═════ Quoted passage ═════

When our kids were little our extended family would spend a week or so each summer in Bethany Beach, Delaware.  (We have since relocated the vacation to Rehoboth Beach.)  The family friendly town has a main street that extends from the ocean to the state highway, and each summer we would explore the old favorites and the new businesses that populated the commercial district.   
 
Of course, there was candy, sunscreen, popcorn, boogie boards, ice cream and beer in most of the same locations each season.  But one summer, a Christian book store made a valiant attempt to turn a profit half a block from the beach.  I did not do a scientific survey, but I did try to notice if anyone was reading the “Left Behind” series on the sand.  Few enough people chose righteous fiction over trash that the store was not there the next summer. 
 
But I did make a purchase in the store.  I bought three baseball caps emblazoned with the words “El Shaddai – God Almighty.”  At the time, there were three rabbis in our congregation and I figured we could have a gang: the El Shaddais.  Somewhere in my closet is that hat, though I do not know if the other two survived moves to Massachusetts and California. The gang never materialized. 
 
In fact, I doubt I wore the hat much.  The more I thought about it, the more it seemed a little blasphemous.  It is a funny word to come out of me; my sense of humor borders frequently on the inappropriate.  I doubt that the proprietors of the store considered the hat to be a joke, even if the logo put the cap in the same category as sports teams, rock stars and even politicians. Wearing a Cubs cap doesn’t make me a member of the team (if only…), but somehow walking around with one of the names of God on my head seemed both presumptuous and disrespectful.

═════

• Given request
Return the section of the beach-town essay above that begins with the words containing "When our kids" and ends with "the commercial district.", copied word for word.

═════ Recorded data ═════

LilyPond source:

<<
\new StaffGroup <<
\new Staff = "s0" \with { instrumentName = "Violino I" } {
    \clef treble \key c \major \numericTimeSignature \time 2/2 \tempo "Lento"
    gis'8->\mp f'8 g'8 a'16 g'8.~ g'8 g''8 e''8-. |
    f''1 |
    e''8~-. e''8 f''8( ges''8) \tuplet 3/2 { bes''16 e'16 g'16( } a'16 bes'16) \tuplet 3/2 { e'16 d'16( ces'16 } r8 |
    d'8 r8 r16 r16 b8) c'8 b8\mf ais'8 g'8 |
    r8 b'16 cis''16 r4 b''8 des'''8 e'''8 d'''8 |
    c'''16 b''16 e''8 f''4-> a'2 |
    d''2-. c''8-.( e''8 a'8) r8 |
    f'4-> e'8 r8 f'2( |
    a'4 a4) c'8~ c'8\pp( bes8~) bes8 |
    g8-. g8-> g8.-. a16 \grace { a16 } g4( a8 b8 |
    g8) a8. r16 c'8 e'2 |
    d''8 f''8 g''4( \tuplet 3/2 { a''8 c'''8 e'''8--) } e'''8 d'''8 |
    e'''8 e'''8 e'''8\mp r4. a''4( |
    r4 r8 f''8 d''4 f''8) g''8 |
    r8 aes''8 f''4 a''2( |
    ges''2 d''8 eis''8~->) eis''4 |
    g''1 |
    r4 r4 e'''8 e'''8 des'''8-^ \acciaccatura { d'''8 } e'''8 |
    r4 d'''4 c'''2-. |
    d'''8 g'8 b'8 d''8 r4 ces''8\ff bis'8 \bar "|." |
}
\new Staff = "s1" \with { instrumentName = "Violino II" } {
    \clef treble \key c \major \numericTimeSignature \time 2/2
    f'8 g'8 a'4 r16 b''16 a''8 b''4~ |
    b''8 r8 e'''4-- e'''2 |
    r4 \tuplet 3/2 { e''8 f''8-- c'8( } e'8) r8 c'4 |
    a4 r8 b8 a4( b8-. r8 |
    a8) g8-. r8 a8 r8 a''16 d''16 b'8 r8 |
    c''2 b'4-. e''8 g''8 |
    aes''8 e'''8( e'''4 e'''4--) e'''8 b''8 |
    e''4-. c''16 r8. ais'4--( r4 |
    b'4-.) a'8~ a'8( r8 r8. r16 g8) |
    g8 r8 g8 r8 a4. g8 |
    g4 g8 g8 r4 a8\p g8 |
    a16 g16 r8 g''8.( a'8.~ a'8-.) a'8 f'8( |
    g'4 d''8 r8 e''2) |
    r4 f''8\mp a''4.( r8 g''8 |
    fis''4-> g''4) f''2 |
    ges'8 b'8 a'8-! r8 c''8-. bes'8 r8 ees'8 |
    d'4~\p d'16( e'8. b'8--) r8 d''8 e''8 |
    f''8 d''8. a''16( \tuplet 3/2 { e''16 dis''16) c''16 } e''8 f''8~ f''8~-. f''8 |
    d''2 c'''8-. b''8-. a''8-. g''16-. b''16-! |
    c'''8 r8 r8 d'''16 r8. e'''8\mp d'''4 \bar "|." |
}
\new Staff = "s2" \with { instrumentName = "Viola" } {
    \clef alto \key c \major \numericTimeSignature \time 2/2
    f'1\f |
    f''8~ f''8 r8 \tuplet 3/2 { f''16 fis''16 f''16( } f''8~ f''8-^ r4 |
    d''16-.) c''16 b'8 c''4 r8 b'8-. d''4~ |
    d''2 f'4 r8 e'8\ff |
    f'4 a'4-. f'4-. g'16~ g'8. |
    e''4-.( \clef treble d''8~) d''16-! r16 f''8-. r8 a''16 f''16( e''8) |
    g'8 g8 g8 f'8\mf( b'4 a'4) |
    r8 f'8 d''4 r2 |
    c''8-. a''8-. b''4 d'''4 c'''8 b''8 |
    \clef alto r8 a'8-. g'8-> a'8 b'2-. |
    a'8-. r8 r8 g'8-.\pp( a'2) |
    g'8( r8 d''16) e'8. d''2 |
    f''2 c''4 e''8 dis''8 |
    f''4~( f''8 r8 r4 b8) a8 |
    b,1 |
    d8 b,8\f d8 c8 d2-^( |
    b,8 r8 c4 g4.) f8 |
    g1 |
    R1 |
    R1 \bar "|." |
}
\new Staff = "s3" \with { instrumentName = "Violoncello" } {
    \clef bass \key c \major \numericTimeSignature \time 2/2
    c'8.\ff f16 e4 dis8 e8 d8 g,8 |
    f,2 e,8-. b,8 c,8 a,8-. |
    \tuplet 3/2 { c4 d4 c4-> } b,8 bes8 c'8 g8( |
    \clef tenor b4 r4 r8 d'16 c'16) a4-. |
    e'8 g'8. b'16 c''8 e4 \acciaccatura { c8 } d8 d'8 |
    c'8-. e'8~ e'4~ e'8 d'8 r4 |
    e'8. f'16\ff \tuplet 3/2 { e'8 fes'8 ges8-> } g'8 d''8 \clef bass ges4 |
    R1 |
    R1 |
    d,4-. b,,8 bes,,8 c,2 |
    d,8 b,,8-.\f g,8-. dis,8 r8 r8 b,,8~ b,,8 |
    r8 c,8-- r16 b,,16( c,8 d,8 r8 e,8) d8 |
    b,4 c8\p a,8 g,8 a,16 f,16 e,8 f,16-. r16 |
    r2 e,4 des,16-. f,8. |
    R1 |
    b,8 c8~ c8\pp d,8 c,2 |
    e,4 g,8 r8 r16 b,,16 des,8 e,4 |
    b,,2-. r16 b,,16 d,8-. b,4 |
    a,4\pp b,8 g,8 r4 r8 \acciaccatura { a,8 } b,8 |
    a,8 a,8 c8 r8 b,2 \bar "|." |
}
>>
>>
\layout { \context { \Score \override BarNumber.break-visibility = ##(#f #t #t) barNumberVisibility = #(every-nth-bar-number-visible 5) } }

═════

• Solution for this problem
When our kids were little our extended family would spend a week or so each summer in Bethany Beach, Delaware.  (We have since relocated the vacation to Rehoboth Beach.)  The family friendly town has a main street that extends from the ocean to the state highway, and each summer we would explore the old favorites and the new businesses that populated the commercial district.